I wanted to pluck it right away, but there was so much to do first. I would have to mash it, separate the fibers, and find a way to make a hand spindle. I had a spinning wheel at my father's house, but I had seen hand spindles before. They were short round pieces of wood with a weighted wheel at one end, and a tiny metal hook that would clutch the fibers while it spun.

There was the weaving, and then there was my survival.

Maeve would find me, unless I could stay hidden. I wasn't sure the undine wouldn't tell her where I was, and what I'd seen as I'd made my way through the forest showed me she had ever right to be livid.

I put my face in my hands, overwhelmed with the tasks before letting out my breath and straightening my shoulders. I could do this. I could forage for food. I had the stream for water. I would find an uprooted tree, or if I was lucky, a cave, and I would make my family the shirts that would turn them back into men.

I walked around the meadow, making note of the places that the thistle grew, knowing I'd eventually strip this meadow of the plant and need to venture farther into the land to find it. I walked into the woods, collecting boughs and sticks that I could use to fashion a blind. I didn't want to be too far from the meadow, but I wanted to be hidden. I looked back into the field and sighed when my path was so clearly carved through the tall grass.

I would need to learn to move stealthily, to leave no sign of my presence for either Maeve, or, I realized, my father, if he should come looking for me.

I built my shelter near a small stand of tiny pine trees. They were straggly, but the blind looked like it belonged there. It would keep out the rain, and protect me from the wind, as long as neither of those things happened together or in abundance.
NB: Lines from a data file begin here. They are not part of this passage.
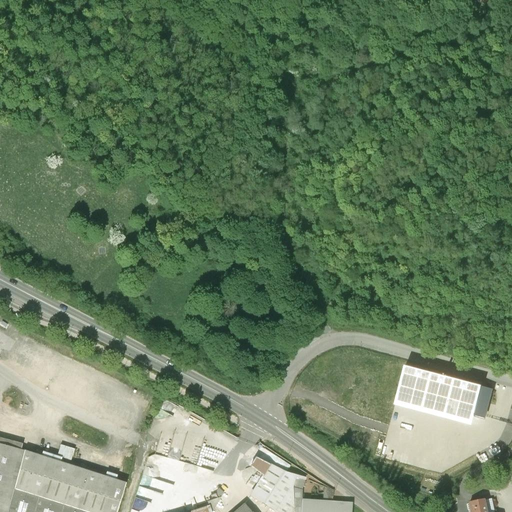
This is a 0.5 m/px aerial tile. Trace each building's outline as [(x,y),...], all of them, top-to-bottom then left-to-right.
[(485,419),(492,390),(405,368),(398,397),(475,416),(485,419)] [(475,416),(398,397),(395,406),(472,426),(475,416)] [(177,430),(170,455),(203,463),(205,454),(216,457),(218,451),(213,450),(216,439),(177,430)] [(116,511),(125,483),(116,481),(117,476),(106,473),(105,477),(60,463),(61,459),(42,452),(41,457),(20,451),(22,446),(0,439),(0,511),(116,511)] [(285,474),(255,458),(250,467),(263,476),(251,496),(275,511),(300,511),(301,501),(301,491),(304,479),(285,474)] [(350,511),(351,504),(331,503),(333,491),(323,487),(323,502),(301,501),(300,511),(350,511)] [(487,511),(485,499),(469,502),(471,511),(487,511)]
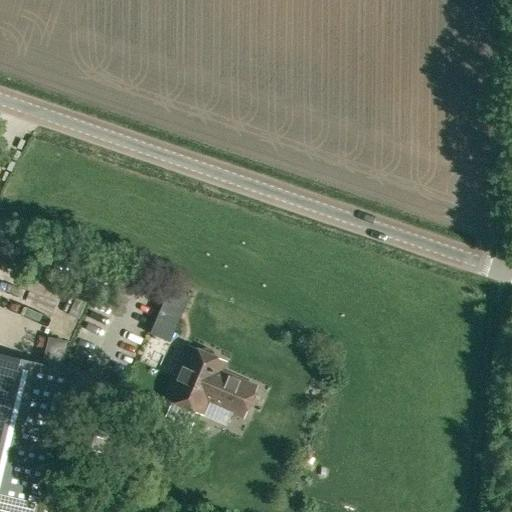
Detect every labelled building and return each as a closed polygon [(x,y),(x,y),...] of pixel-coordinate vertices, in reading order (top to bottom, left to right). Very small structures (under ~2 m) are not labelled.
[(77,294),(68,314),(79,319),(88,299),(77,294)] [(221,371),(223,366),(224,363),(214,358),(213,351),(204,347),(199,351),(191,348),(168,398),(202,414),(208,400),(242,415),(255,386),(221,371)] [(0,354),(0,511),(33,511),(68,371),(0,354)] [(77,449),(78,449),(98,456),(109,421),(88,414),(77,449)] [(71,474),(53,489),(72,511),(75,511),(91,498),(71,474)]
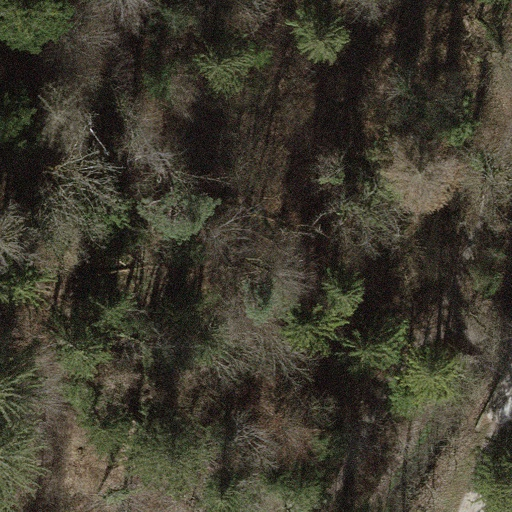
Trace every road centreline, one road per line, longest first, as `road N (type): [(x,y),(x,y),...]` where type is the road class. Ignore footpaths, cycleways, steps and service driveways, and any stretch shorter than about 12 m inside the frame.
road 1 (track): [(320,511),(497,193),(511,84)]
road 2 (track): [(372,418),(487,477)]
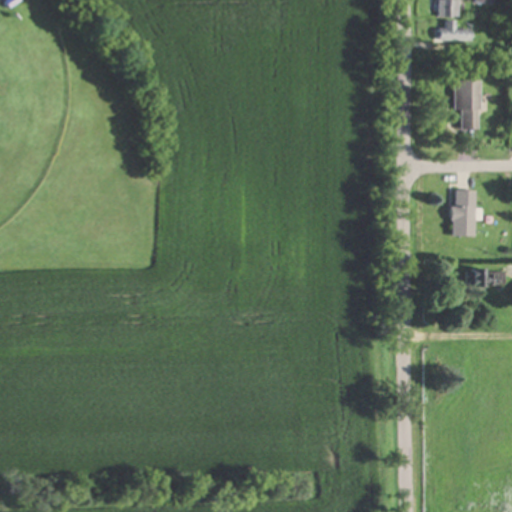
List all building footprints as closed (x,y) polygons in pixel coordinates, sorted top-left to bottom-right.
[(433,0),(433,17),(454,17),(454,0),(433,0)] [(432,41),(467,41),(467,29),(451,29),(451,21),(440,21),(440,29),(432,29),(432,41)] [(446,110),(453,110),(453,128),(473,128),(473,80),(446,80),(446,110)] [(447,236),(470,236),(470,189),(447,189),(447,236)] [(463,296),(481,295),(481,285),(500,285),(500,270),(462,270),(463,296)]
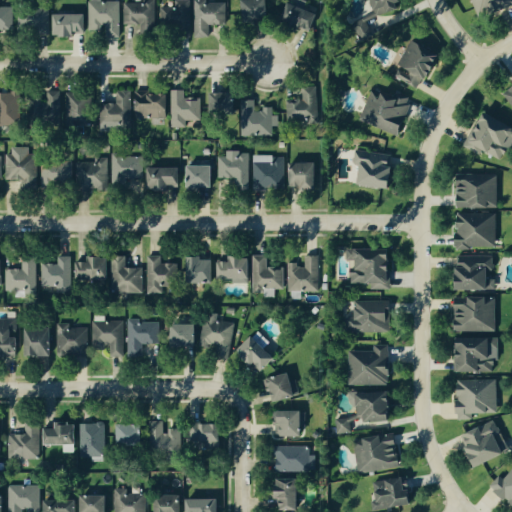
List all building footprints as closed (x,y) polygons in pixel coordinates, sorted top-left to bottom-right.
[(155,0),(124,1),(124,25),(141,25),(141,34),(155,34),(155,0)] [(227,25),(226,3),(207,3),(207,0),(198,0),(194,0),(195,38),(210,37),(210,25),(227,25)] [(270,0),(254,0),(245,0),(245,21),(270,20),(270,0)] [(375,0),(374,1),(380,18),(402,10),(400,4),(405,2),(404,0),(375,0)] [(510,0),(501,0),(495,0),(494,0),(469,0),(470,13),(511,12),(510,0)] [(119,1),(90,2),(90,31),(104,31),(104,36),(120,35),(119,1)] [(161,3),(161,25),(191,24),(190,2),(161,3)] [(14,7),(0,7),(0,30),(15,30),(14,7)] [(284,24),(315,30),(319,12),(288,7),(284,24)] [(19,8),(18,31),(50,32),(51,9),(19,8)] [(87,14),(56,14),(56,35),(87,35),(87,14)] [(368,38),(361,20),(345,26),(352,44),(368,38)] [(391,79),(416,89),(431,54),(406,43),(391,79)] [(287,99),(288,125),(320,124),(319,86),(304,87),(304,99),(287,99)] [(355,122),(394,136),(406,103),(367,89),(355,122)] [(21,92),(0,91),(0,126),(22,126),(21,92)] [(61,117),(61,91),(47,91),(47,105),(43,105),(43,117),(61,117)] [(103,104),(102,125),(132,125),(133,91),(118,91),(118,104),(103,104)] [(173,128),(187,128),(186,121),(202,121),(201,98),(185,98),(185,91),(172,91),(173,128)] [(93,93),(68,92),(67,125),(92,125),(93,93)] [(170,93),(139,92),(138,117),(170,118),(170,93)] [(214,92),(213,115),(237,115),(238,93),(214,92)] [(273,136),(273,127),(278,126),(278,116),(273,116),(273,108),(263,108),(263,110),(245,110),(246,137),(273,136)] [(478,156),(480,153),(501,163),(511,138),(511,129),(476,112),(459,147),(478,156)] [(30,148),(13,147),(12,155),(6,155),(6,180),(23,180),(23,188),(37,189),(38,155),(30,154),(30,148)] [(351,186),(383,189),(386,155),(351,152),(350,165),(352,165),(351,186)] [(144,156),(113,155),(113,190),(129,190),(129,180),(144,181),(144,156)] [(218,156),(218,179),(233,179),(234,189),(248,189),(248,155),(218,156)] [(286,157),(253,156),(252,189),(285,190),(286,157)] [(109,160),(78,161),(78,189),(109,188),(109,160)] [(42,162),(42,186),(74,185),(73,162),(42,162)] [(319,163),(292,163),(293,189),(319,188),(319,163)] [(214,188),(214,166),(191,165),(190,180),(188,180),(187,188),(214,188)] [(182,168),(151,167),(150,189),(172,190),(172,185),(181,185),(182,168)] [(494,208),(493,175),(451,175),(451,209),(494,208)] [(492,215),(452,214),(451,233),(450,233),(449,248),(491,249),(492,215)] [(385,291),(385,250),(344,250),(344,262),(349,262),(349,274),(346,274),(346,284),(367,284),(367,291),(385,291)] [(284,267),(268,267),(268,255),(255,255),(254,293),(263,293),(263,297),(275,298),(275,290),(284,290),(284,267)] [(44,264),(43,285),(58,286),(58,292),(72,293),(73,256),(59,256),(58,264),(44,264)] [(144,293),(144,268),(127,268),(127,256),(113,256),(113,293),(144,293)] [(163,256),(149,256),(148,294),(164,294),(164,286),(178,286),(179,264),(163,264),(163,256)] [(185,256),(199,256),(199,260),(211,260),(211,283),(185,283),(185,256)] [(251,284),(252,256),(232,256),(232,261),(223,261),(222,279),(233,279),(233,283),(251,284)] [(319,290),(319,256),(306,256),(306,264),(287,264),(287,290),(319,290)] [(111,257),(90,257),(90,262),(78,262),(78,279),(111,279),(111,257)] [(491,257),(453,257),(453,267),(447,267),(447,291),(491,291),(491,257)] [(38,259),(23,259),(23,269),(7,269),(7,292),(37,292),(38,259)] [(492,299),(448,298),(448,332),(491,333),(492,299)] [(382,302),(349,302),(349,334),(383,333),(382,302)] [(219,321),(219,316),(206,314),(201,344),(232,348),(236,323),(219,321)] [(0,318),(0,354),(20,355),(21,337),(16,337),(16,319),(0,318)] [(160,322),(141,322),(141,319),(129,319),(130,356),(144,356),(143,344),(161,344),(160,322)] [(125,321),(94,321),(94,342),(112,342),(112,357),(125,357),(125,321)] [(90,353),(89,328),(71,328),(71,323),(58,324),(59,354),(90,353)] [(169,325),(193,324),(193,346),(169,346),(169,325)] [(25,328),(26,339),(24,339),(25,357),(55,356),(54,327),(25,328)] [(271,343),(258,331),(241,350),(265,372),(277,358),(266,348),(271,343)] [(448,372),(492,373),(493,339),(449,338),(448,372)] [(384,385),(383,346),(369,347),(369,352),(344,353),(345,386),(384,385)] [(298,397),(292,373),(269,379),(275,403),(298,397)] [(492,380),(451,381),(452,421),(469,421),(469,414),(493,414),(492,380)] [(349,394),(350,417),(333,418),(334,435),(349,434),(348,424),(385,422),(383,392),(349,394)] [(304,437),(305,412),(276,411),(276,436),(304,437)] [(182,430),(165,431),(164,422),(153,422),(154,454),(182,453),(182,430)] [(465,466),(505,453),(495,422),(455,434),(465,466)] [(10,460),(41,459),(40,423),(27,423),(27,434),(9,435),(10,460)] [(43,429),(54,429),(54,423),(67,423),(67,425),(74,425),(74,445),(43,445),(43,429)] [(105,423),(81,423),(81,456),(105,457),(105,423)] [(120,424),(119,445),(146,447),(147,425),(120,424)] [(223,446),(222,424),(192,425),(192,447),(223,446)] [(395,467),(389,434),(348,442),(355,475),(395,467)] [(316,456),(311,456),(311,446),(278,447),(279,472),(316,472),(316,456)] [(502,501),(492,492),(493,490),(488,486),(498,475),(502,480),(511,468),(511,506),(507,502),(507,501),(504,498),(502,501)] [(302,510),(301,479),(278,479),(278,502),(284,502),(284,510),(302,510)] [(369,482),(370,509),(406,507),(405,491),(396,491),(396,480),(369,482)] [(40,511),(41,486),(10,485),(9,511),(40,511)] [(147,511),(147,494),(128,494),(128,489),(115,489),(115,511),(147,511)] [(109,511),(110,496),(85,495),(84,511),(109,511)] [(153,511),(153,495),(179,495),(179,511),(153,511)] [(191,500),(191,511),(222,511),(222,499),(191,500)] [(79,511),(79,500),(48,501),(47,511),(79,511)]
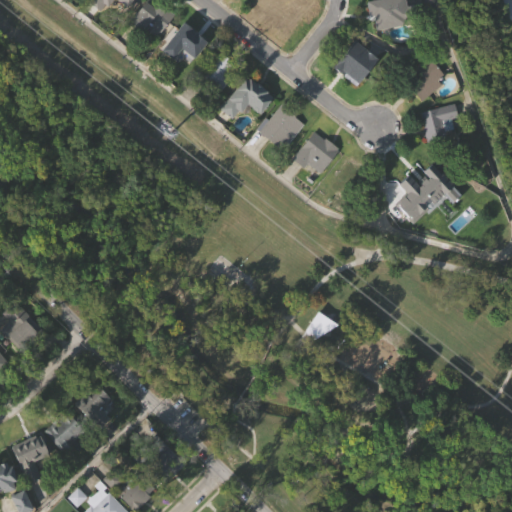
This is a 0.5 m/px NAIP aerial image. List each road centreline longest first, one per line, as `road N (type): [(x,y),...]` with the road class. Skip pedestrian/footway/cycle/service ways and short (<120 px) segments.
road 1 (residential): [(0,249),(257,511)]
road 2 (residential): [(201,0),(344,113),(380,128)]
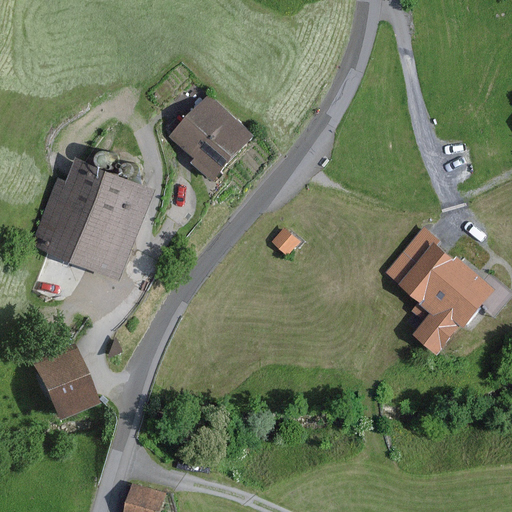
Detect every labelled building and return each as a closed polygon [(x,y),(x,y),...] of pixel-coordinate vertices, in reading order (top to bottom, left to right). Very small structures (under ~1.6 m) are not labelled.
[(248,139),(201,96),(163,138),(210,181),(248,139)] [(111,281),(144,187),(68,161),(35,255),(111,281)] [(422,236),(390,274),(438,313),(420,335),(437,348),(459,321),(463,323),(489,291),(422,236)] [(84,401),(61,345),(18,362),(40,419),(84,401)] [(151,511),(158,493),(129,483),(118,511),(151,511)]
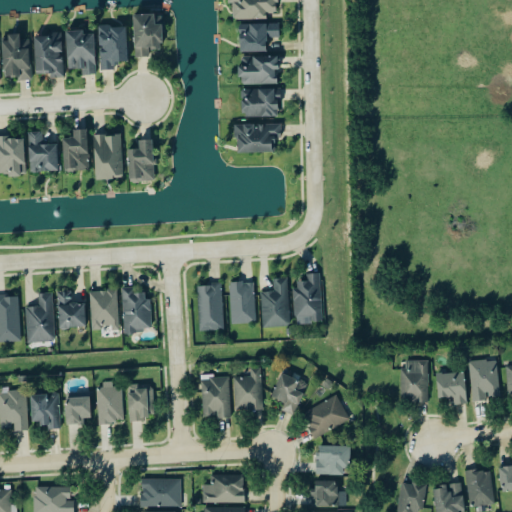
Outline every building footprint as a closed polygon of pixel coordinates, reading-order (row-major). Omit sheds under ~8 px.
[(269,19),(269,13),(279,13),(279,0),(229,0),(229,4),(234,4),(234,20),(269,19)] [(135,15),(136,57),(151,57),(151,51),(164,50),(163,15),(135,15)] [(241,52),(268,53),(269,38),(281,38),(281,24),(247,24),(247,34),(242,34),(241,52)] [(101,71),(117,71),(117,62),(128,62),(128,26),(100,27),(101,71)] [(97,75),(96,34),(85,34),(85,30),(67,31),(68,70),(83,69),(84,76),(97,75)] [(32,78),(31,40),(21,40),(21,35),(9,35),(9,42),(4,42),(5,79),(32,78)] [(35,36),(37,74),(51,74),(51,78),(65,77),(63,35),(35,36)] [(278,85),(278,70),(280,70),(280,57),(246,57),(246,66),(242,66),(242,85),(278,85)] [(245,117),(281,117),(280,89),(245,89),(245,117)] [(277,153),(276,138),(283,138),(282,124),(237,125),(238,154),(277,153)] [(89,131),(75,131),(75,139),(64,139),(65,172),(90,171),(89,131)] [(30,132),(31,173),(59,172),(58,145),(44,145),(44,132),(30,132)] [(96,181),(94,135),(104,134),(104,137),(113,137),(113,135),(121,135),(123,175),(121,178),(114,178),(113,177),(113,180),(96,181)] [(0,174),(8,174),(8,177),(27,176),(25,138),(0,138),(0,174)] [(155,140),(140,141),(140,149),(129,150),(131,183),(156,182),(155,140)] [(295,325),(322,324),(320,274),(305,275),(306,282),(293,282),(295,325)] [(273,280),(274,292),(261,293),(262,328),(290,327),(288,279),(273,280)] [(256,324),(254,283),(229,284),(231,325),(256,324)] [(222,284),(197,285),(199,332),(224,331),(222,284)] [(125,332),(157,331),(156,300),(147,300),(146,293),(136,294),(136,288),(124,288),(125,332)] [(101,326),(112,326),(112,332),(119,331),(116,289),(107,290),(107,293),(105,293),(105,292),(89,293),(92,331),(102,330),(101,326)] [(87,328),(86,304),(73,304),(73,292),(59,292),(60,329),(87,328)] [(40,294),(40,307),(27,307),(28,343),(56,342),(54,293),(40,294)] [(0,342),(21,342),(20,296),(0,296),(0,342)] [(473,403),(488,402),(487,399),(500,397),(496,360),(469,363),(473,403)] [(429,404),(428,361),(405,362),(405,369),(400,370),(401,404),(429,404)] [(260,371),(233,372),(235,412),(262,411),(260,371)] [(436,374),(442,373),(442,375),(464,373),(467,404),(454,405),(453,396),(447,396),(447,397),(438,398),(436,374)] [(282,412),(295,417),(303,394),(296,391),(299,381),(281,374),(272,399),(285,404),(282,412)] [(229,377),(202,378),(204,418),(231,417),(229,377)] [(122,387),(96,389),(98,426),(124,424),(122,387)] [(147,388),(128,390),(130,423),(149,422),(147,388)] [(28,391),(1,392),(3,433),(30,431),(28,391)] [(60,394),(31,396),(34,432),(62,430),(60,394)] [(66,398),(68,424),(92,422),(90,396),(66,398)] [(302,416),(314,439),(350,421),(337,397),(302,416)] [(351,447),(317,447),(316,476),(343,477),(344,470),(350,470),(351,447)] [(501,492),(511,491),(511,465),(500,466),(501,492)] [(469,508),(494,505),(491,470),(466,473),(469,508)] [(210,477),(210,486),(203,486),(203,505),(244,505),(244,477),(210,477)] [(140,480),(140,506),(180,506),(180,480),(140,480)] [(313,508),(337,508),(338,482),(313,482),(313,508)] [(423,511),(426,486),(400,484),(397,511),(423,511)] [(436,511),(465,511),(461,484),(447,486),(447,487),(433,490),(436,511)] [(35,487),(35,511),(76,511),(76,487),(35,487)] [(0,492),(0,511),(11,511),(11,492),(0,492)]
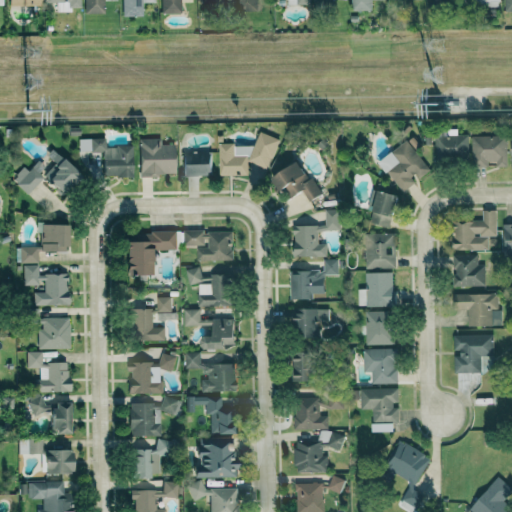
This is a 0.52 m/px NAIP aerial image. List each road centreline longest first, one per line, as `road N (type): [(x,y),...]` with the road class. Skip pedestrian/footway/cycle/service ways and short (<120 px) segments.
road 1 (residential): [(267,511),(262,230),(254,213)]
road 2 (residential): [(104,214),(97,234),(102,511)]
road 3 (residential): [(511,195),(456,196),(433,205),(420,231),(427,377),(441,414)]
road 4 (residential): [(254,213),(239,204),(122,206),(104,214)]
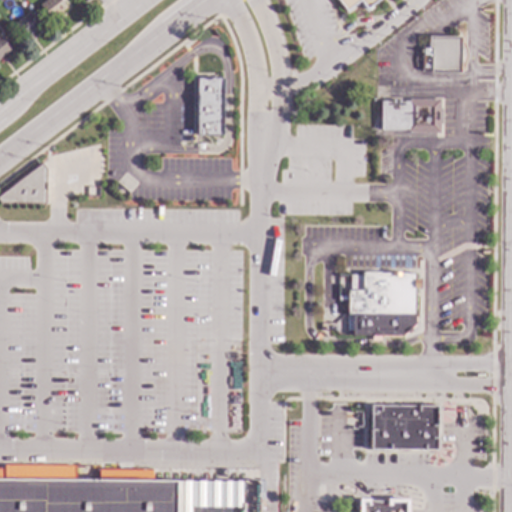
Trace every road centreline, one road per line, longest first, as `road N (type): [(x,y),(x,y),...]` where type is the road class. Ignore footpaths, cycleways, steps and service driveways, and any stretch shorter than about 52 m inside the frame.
road 1 (secondary): [(0,155),(162,30)]
road 2 (secondary): [(136,0),(0,104)]
road 3 (primary): [(511,379),(510,511)]
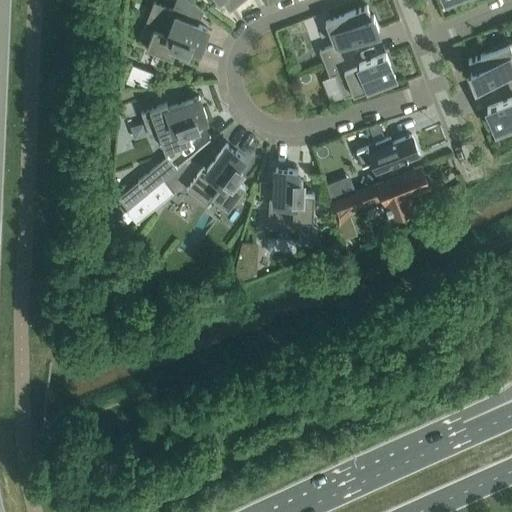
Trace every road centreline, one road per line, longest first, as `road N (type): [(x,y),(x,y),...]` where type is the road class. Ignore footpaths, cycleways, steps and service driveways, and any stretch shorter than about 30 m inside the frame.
road 1 (residential): [(326,0),(243,39),(227,72),(229,99),(243,120),(293,129),(437,87)]
road 2 (primary): [(511,416),(293,511)]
I found the sticks that were old enough and solid enough to work as the dowel and then spent the rest of the afternoon searching for rocks sharp enough to etch holes in stones to be the weight on the dowel. By the time I had made my first hand-spindle, the light was waning, my back was aching and I was hungry.

I took long sips from the river and explored the forest, finding a small growth of mushrooms that were safe to eat. I picked a few and sat in my shelter, staring waving grass and the yellow heads I could see among the green.

Tomorrow I would start. I would pluck and mash, and when my fingers were too pained to do more, I would venture out into the woods and find a cave. I would search for signs of animals and I would make traps. I'd settle in. I had nine months to make nine shirts and a winter to survive.

I laid back on the ground, and closed my eyes. I could do this. I would do this.